All data must be in one of three places:
the body of the manuscript; this may be appropriate for studies where the dataset is small enough to be presented in a table
in the supporting information; this may be appropriate for moderately-sized datasets that can be reported in large tables or as compressed files, which can then be downloaded
in a stable, public repository that provides an accession number or digital object identifier (DOI) for each dataset; there are many repositories that specialize in specific data types, and these are particularly suitable for very large datasets
So "All relevant data are within the paper" only applies to the situation that "the dataset is small enough to be presented in a table". But I have seen neuroimaging studies that also said that "All relevant data are within the paper", which the raw data could be as large as several hundred MB or GB. It is simply not possible to include the data in the paper or in the supporting files. Just give an example, this one.
Then, the question becomes how many papers published in PLoS ONE said "All data are within the paper"? First, I searched all the papers published after 2014 using PubMed, and downloaded the results as a CSV file. From the CSV file, I obtained the doi (digital object identifier) for all the papers. A paper's url is dx.doi.org/ followed by its doi. For example, if a paper's doi is 10.1371/journal.pone.0143126, then the url for this paper is http://dx.doi.org/10.1371/journal.pone.0143126. Therefore, I wrote a web crawler to download all the papers in PLoS ONE published since 2014. The crawler is a simple MATLAB script, with command urlread to download the paper. Since 2014, PLoS ONE published more than 60,000 papers. So, it took several nights to download all the papers.
There are two types of data statements that I think are questionable. Some papers said "All relevant data are within the paper", and some said "All relevant data are within the paper and its Supporting Information files". I searched these exact sentences in all the downloaded papers. And these two types of papers were identified exclusively. The figure below shows the number of papers in every month since the start of 2014 said "All relevant data are within the paper" (blue bars), and "All relevant data are within the paper and its Supporting Information files" (red bars). The green bars shows the total numbers of publications each month. Only research articles were counted.

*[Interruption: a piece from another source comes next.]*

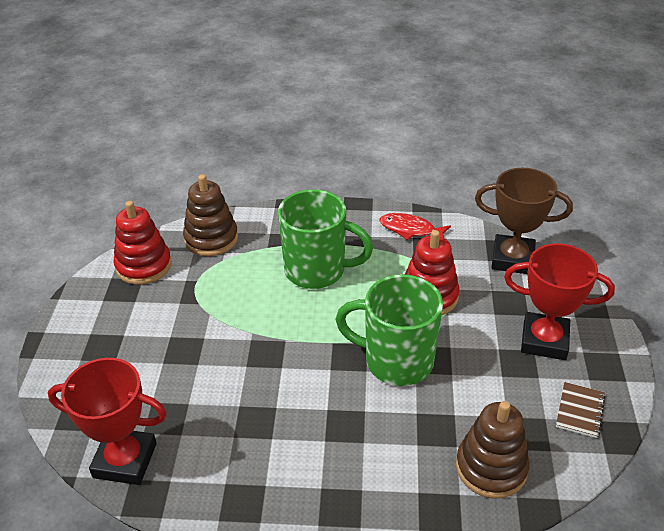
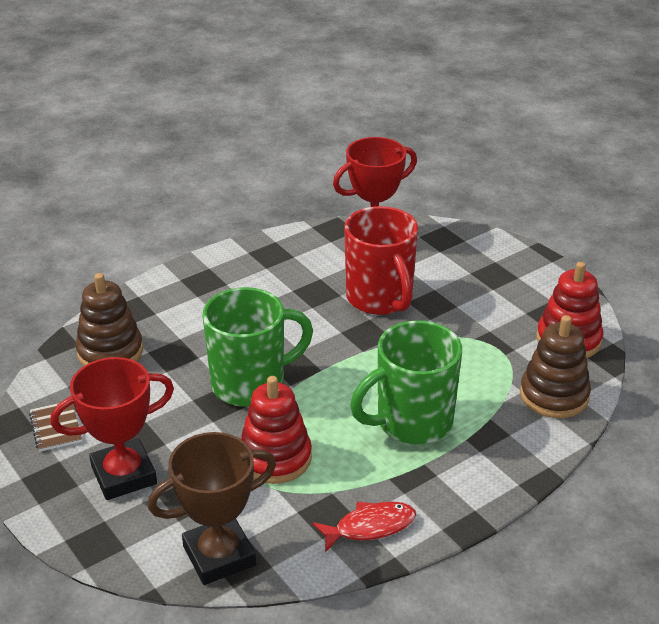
camera: 140 degrees right, 5 degrees down
none -> red mug [344,206,418,315]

The below figure shows the proportions of papers saying "All relevant data are within the paper" (blue), "All relevant data are within the paper and its Supporting Information files" (red), and the total proportions of these two categories together. I have posted a twitter figure with only the green bars, which I did not distinguish these two categories. It could be seen that the authors quickly learned to use these statement. And the proportions of such papers are quite stable (over 60%).
Since the data look stable in 2015, I just give some numbers for this year. In 2015 alone, PLoS ONE published 28,104 research articles. 7,073 papers (25.17%) said that "All relevant data are within the paper.", and 11,506 papers (40.94%) said that "All relevant data are within the paper and its Supporting Information files." Together, 66.11% of the research articles published in 2015 said the data are either "within the paper" or "within the paper and its Supporting Information files". I have compiled the results into a excel file, and uploaded it here.
I have to say that not all the papers saying "All relevant data are within the paper" are questionable. There are certain types of research, e.g. meta-analysis, which do not use large dataset. And some studies may analyze publicly available dataset, so that there were no original data generated. But it is possible that a large number of these papers should make their data available, but they didn't.
PLoS ONE has a good data policy. But it is not clear how was the policy enforced. I know that some editors would ask the authors to share the data before the paper was accepted. But do all the editors do this? And I have asked the authors of a paper for their data publicly, and neither the authors nor the PLoS ONE editors replied. So, is this data policy a joke?